ACTIVITY:
The result should be every line in the data below that carries the string "newcommand".

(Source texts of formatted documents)
# # #

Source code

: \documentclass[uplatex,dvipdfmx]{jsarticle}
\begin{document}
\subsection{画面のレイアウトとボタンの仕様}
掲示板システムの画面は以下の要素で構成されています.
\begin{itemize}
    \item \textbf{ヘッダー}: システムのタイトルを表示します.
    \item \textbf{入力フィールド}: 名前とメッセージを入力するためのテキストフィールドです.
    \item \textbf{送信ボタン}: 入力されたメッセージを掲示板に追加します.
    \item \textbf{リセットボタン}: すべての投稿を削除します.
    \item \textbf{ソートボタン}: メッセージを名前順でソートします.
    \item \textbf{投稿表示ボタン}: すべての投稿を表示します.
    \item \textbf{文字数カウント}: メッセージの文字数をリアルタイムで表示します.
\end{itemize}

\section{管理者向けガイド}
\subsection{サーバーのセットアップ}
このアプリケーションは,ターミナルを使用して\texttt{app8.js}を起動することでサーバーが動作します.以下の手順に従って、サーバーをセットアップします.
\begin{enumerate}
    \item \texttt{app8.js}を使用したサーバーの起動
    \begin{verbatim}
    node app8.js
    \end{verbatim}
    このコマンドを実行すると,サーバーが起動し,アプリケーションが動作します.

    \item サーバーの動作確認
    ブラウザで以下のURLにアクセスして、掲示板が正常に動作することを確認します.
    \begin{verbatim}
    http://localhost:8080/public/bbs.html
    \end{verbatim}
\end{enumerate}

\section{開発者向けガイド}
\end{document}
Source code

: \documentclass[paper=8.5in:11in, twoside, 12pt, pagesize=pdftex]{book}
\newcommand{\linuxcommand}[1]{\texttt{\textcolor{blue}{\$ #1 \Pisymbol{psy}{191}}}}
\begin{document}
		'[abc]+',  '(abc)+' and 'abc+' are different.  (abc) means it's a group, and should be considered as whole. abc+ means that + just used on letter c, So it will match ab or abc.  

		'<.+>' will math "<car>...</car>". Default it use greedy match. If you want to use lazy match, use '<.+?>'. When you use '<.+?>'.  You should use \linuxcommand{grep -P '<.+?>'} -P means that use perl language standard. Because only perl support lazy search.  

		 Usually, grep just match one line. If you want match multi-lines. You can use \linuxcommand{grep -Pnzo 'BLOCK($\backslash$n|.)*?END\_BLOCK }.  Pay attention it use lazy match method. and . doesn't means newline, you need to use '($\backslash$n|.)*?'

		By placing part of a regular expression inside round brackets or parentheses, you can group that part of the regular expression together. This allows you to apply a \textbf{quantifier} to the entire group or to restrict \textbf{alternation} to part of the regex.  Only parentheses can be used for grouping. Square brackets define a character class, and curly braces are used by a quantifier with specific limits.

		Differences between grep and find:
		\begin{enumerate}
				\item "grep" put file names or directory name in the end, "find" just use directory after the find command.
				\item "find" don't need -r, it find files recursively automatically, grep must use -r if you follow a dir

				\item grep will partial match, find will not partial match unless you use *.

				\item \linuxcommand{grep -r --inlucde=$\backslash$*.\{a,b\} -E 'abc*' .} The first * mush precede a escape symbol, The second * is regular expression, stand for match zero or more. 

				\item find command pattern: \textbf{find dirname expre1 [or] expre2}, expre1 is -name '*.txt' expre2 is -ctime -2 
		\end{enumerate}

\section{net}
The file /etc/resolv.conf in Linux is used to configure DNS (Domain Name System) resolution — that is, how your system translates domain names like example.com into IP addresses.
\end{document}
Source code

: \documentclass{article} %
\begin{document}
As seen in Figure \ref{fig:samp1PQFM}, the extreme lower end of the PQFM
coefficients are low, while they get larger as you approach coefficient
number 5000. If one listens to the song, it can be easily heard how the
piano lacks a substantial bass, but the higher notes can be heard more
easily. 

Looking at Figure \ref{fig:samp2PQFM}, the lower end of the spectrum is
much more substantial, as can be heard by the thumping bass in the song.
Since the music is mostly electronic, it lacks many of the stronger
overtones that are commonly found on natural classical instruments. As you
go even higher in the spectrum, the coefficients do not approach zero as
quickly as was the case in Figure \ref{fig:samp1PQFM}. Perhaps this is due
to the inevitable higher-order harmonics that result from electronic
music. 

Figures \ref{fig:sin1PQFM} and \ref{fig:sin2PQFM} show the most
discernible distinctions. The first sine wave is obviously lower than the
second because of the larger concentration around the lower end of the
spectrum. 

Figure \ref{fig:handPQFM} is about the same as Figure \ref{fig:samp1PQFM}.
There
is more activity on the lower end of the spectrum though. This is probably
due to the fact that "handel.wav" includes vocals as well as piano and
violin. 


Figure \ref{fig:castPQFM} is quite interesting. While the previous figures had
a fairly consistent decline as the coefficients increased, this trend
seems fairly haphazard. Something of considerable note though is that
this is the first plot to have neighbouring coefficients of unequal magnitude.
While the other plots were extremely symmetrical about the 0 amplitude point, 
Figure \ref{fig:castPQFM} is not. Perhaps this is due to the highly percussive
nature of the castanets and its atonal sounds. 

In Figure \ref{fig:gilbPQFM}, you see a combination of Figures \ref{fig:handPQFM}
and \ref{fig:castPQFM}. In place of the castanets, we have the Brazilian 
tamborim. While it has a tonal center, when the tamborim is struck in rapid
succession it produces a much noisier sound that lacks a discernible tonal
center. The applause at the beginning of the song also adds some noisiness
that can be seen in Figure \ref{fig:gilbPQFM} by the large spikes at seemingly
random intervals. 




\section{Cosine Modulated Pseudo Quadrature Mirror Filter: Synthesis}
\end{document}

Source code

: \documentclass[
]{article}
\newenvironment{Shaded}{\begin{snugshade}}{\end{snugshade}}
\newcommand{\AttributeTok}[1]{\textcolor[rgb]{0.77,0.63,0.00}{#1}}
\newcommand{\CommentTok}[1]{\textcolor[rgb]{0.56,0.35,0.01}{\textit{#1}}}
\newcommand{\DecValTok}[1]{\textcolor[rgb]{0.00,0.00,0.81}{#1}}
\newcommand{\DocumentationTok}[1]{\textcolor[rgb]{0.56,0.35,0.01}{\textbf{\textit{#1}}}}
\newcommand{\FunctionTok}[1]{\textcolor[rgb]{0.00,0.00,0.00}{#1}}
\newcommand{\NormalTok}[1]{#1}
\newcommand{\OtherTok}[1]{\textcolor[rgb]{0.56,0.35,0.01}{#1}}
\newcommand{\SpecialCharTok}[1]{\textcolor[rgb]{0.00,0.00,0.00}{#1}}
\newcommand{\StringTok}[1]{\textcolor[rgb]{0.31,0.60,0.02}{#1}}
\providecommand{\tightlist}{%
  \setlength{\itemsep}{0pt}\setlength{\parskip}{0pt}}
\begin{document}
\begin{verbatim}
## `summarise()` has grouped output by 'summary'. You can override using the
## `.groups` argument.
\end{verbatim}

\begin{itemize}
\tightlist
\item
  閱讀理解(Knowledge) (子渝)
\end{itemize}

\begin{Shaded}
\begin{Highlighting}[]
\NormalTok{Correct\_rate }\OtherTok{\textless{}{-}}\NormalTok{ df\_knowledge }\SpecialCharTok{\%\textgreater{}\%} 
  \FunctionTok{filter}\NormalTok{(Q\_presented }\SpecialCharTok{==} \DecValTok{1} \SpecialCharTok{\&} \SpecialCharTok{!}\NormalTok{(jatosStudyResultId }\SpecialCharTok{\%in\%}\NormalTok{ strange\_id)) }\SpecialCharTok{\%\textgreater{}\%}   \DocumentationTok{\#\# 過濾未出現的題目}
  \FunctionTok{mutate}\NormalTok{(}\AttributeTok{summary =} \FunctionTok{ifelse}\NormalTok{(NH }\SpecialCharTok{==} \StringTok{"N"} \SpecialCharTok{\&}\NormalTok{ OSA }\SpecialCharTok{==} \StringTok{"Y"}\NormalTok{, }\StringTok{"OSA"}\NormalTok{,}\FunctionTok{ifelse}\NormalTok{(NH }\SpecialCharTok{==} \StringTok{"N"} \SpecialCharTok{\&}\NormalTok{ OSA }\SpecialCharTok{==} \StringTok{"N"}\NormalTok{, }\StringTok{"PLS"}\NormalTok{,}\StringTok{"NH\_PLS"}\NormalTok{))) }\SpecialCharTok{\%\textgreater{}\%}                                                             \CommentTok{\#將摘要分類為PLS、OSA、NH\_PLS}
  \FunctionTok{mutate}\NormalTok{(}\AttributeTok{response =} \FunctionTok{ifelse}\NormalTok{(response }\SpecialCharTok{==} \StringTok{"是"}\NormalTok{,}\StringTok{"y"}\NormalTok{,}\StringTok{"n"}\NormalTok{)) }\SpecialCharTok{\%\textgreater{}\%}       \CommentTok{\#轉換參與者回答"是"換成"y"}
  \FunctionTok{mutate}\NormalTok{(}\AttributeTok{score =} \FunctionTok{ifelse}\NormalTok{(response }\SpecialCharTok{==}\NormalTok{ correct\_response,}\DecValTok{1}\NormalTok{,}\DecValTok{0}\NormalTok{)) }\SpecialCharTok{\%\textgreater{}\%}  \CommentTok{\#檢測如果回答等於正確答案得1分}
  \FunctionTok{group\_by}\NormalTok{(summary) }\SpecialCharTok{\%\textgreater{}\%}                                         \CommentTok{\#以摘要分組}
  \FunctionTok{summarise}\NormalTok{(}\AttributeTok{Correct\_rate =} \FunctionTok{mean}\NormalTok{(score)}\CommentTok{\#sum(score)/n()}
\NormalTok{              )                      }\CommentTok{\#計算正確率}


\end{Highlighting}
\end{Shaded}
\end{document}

# # #

THE COMPLETED TASK:
\newcommand{\linuxcommand}[1]{\texttt{\textcolor{blue}{\$ #1 \Pisymbol{psy}{191}}}}
\newcommand{\AttributeTok}[1]{\textcolor[rgb]{0.77,0.63,0.00}{#1}}
\newcommand{\CommentTok}[1]{\textcolor[rgb]{0.56,0.35,0.01}{\textit{#1}}}
\newcommand{\DecValTok}[1]{\textcolor[rgb]{0.00,0.00,0.81}{#1}}
\newcommand{\DocumentationTok}[1]{\textcolor[rgb]{0.56,0.35,0.01}{\textbf{\textit{#1}}}}
\newcommand{\FunctionTok}[1]{\textcolor[rgb]{0.00,0.00,0.00}{#1}}
\newcommand{\NormalTok}[1]{#1}
\newcommand{\OtherTok}[1]{\textcolor[rgb]{0.56,0.35,0.01}{#1}}
\newcommand{\SpecialCharTok}[1]{\textcolor[rgb]{0.00,0.00,0.00}{#1}}
\newcommand{\StringTok}[1]{\textcolor[rgb]{0.31,0.60,0.02}{#1}}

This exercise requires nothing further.